The sound was much, much better now.. There was more bass, they sounded much louder and the sound itself was very clear. But they still were absolutely no match for the Quads.

By this time I had finished my second set of ESL's as well, the ones with the wires in the right amount. I hooked them up with the new power supply and again there was a great improvement compared to the first set. Again more bass and much more sound pressure. They still weren't loud compared to the Quads but the sound was quite good. I I decided to listen to them for a few days. I moved the Quads to another room. I listened to them for a few weeks and actually got used to them a bit. They lacked high sound pressures and bass but it is surprising how fast you get used to that. One day I moved the Quads back in. I shouldn't have done that. I had hoped that over the weeks my ESL's would have gotten better but they hadn't. Compared to the Quads the sound had absolutely no body. The sound was very clear and bright but it was very thin as well.

As I thought that I did the construction part of the ESL's reasonably well I decided to look at the power supply again. I had no way to measure the high Voltage output so I Bought a high Voltage probe. That an expensive device ($ 90,-) but very useful as well. With the help from MartinJan Dijkstra I managed to measure the high voltage output. The unit delivered 4200 V. That was about 3000 V short to the 7500 V I needed!. I contacted Roger Sanders and told him about my problems. He suspected that the capacitors weren't large enough . I build a new power supply with the following components:

  • 2 circuit board trafo's (220/12 V)
  • 27 capacitors 0.1 uf / 630 V
  • 27 diodes 1N5408 (1000 V)
  • 8 resistors 1 M Ohm

This resulted in a power supply that delivered 5200 V. I had read somewhere that I should cover the entire circuit board with acid free silicone lute in order to diminish internal losses. I bought a tube of the stuff and covered the whole board with it and make it look good as well I evened it out. To do this I put some liquid soap on my finger because this works very good with silicone lute. Unfortunately I forgot that liquid soap is also very conductive. Some of the soap must have found its way to the circuit board. The power supply now delivers only about 2700 V.

Recently I got information from several visitors on this topic . They had some good suggestions. I'll try them out in the near future and let you know how I'm doing. Roger Sanders describes a variable power supply in his book. Is there anybody out there how knows how to build such a device? If you have any suggestions on the power supply please let me know.

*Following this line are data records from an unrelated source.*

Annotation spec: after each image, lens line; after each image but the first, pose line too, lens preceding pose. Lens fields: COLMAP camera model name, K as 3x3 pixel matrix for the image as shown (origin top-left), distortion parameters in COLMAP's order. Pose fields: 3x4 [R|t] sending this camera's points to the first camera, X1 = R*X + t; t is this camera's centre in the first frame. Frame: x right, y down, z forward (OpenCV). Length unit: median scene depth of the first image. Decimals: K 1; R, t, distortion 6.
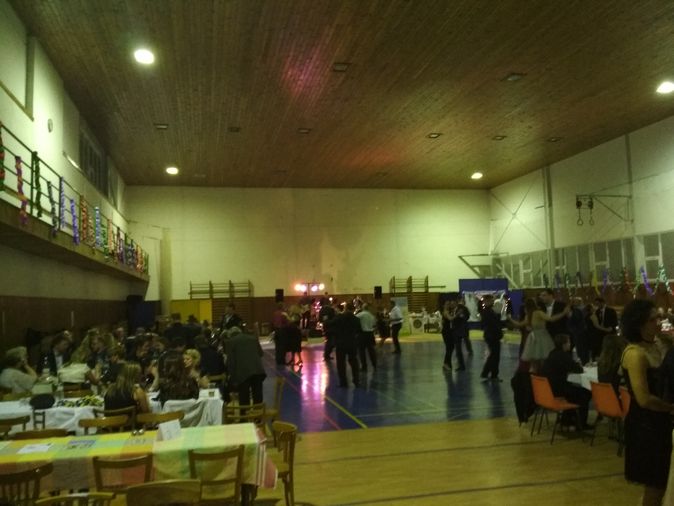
lens RADIAL K [[599.1, 0, 338.1], [0, 599.1, 251.8], [0, 0, 1]] dist [0.086709, -0.174452]
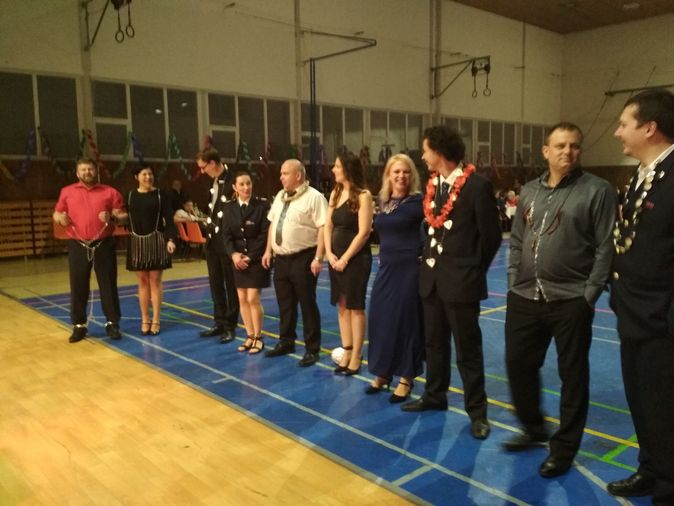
lens RADIAL K [[599.1, 0, 341.3], [0, 599.1, 263.2], [0, 0, 1]] dist [0.086709, -0.174452]
pose [[-0.465824, -0.093960, 0.879875, -0.236982], [-0.064433, 0.995309, 0.072175, 0.115263], [-0.882528, -0.023073, -0.469693, 1.236701]]
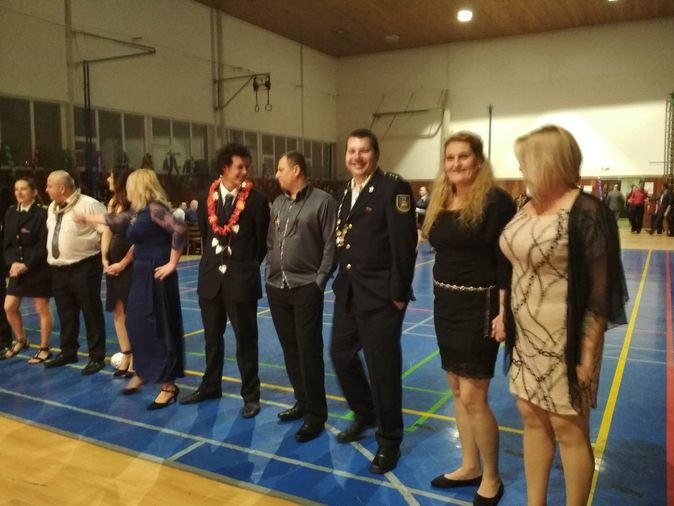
lens RADIAL K [[599.1, 0, 342.0], [0, 599.1, 255.1], [0, 0, 1]] dist [0.086709, -0.174452]
pose [[-0.737948, -0.052274, 0.672830, -0.246470], [-0.050137, 0.998487, 0.022585, 0.115686], [-0.672992, -0.017067, -0.739453, 1.240559]]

That's how far I got with my ESL's. The past months I didn't do much work on the ESL's as I was constructing this site. Now I am waiting a bit on for information from several visitors who are trying some new things with the power supply. One of them has bought a 15.000 V power supply that he is going to test in the near future. I hope he has success.

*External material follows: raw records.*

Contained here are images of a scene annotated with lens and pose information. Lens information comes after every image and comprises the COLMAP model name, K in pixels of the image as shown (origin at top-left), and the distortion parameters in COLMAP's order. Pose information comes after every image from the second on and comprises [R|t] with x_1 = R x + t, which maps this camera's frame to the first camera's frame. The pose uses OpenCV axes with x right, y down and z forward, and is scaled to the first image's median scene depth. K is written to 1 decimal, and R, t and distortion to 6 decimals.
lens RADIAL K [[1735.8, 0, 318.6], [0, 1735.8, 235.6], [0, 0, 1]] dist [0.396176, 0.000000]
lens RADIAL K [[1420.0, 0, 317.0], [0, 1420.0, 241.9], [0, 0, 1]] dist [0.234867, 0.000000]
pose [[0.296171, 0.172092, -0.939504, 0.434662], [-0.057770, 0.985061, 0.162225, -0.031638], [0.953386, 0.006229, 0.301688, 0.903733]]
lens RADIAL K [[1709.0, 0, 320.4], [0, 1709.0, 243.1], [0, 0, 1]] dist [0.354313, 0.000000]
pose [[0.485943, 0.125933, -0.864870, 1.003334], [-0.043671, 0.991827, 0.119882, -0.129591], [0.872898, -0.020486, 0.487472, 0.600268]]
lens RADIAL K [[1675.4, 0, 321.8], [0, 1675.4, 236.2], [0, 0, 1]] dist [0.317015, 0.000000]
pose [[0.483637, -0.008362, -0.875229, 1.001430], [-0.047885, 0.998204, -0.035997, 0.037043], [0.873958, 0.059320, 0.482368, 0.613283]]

A lot has happened since I wrote the article above. The Audio Circuit kept growing and took up all my time. However I went on improving my ESL's. With succes ! I made a good working power supply and tried various transformers. The use of other transformer gave a great improvement. I first used a old Final transformer. The result was a much better sound, a lot more bass and better overalll sound. Then I hooked up a the transformers of my Quad ESL 57's. The result was astounishing. Much and much better sound.

This was a turning point for me. I came to the conclusion that a great part of building ESL's has to do with electronics. And this is exactly the field in which I have absolutly no expertise. This combined with my pair of stacked Quad ESL 57's that are always in the back looking at my home brews made me decide to stop building ESL's.


Electronics in ESL's are fairly simply when you start out. Bringing your ESL's to level that they can compete with commercial designs is another issue. At this point understanding of electronics is essential.

Don't get me wrong, building the ESL's was a very pleasant experience and absolute fun to do. I wouldn't want to have missed it for the world. And if I didn't have the Quad ESL 57's I probably still would be building them despite the lack of knowlegde of electronics.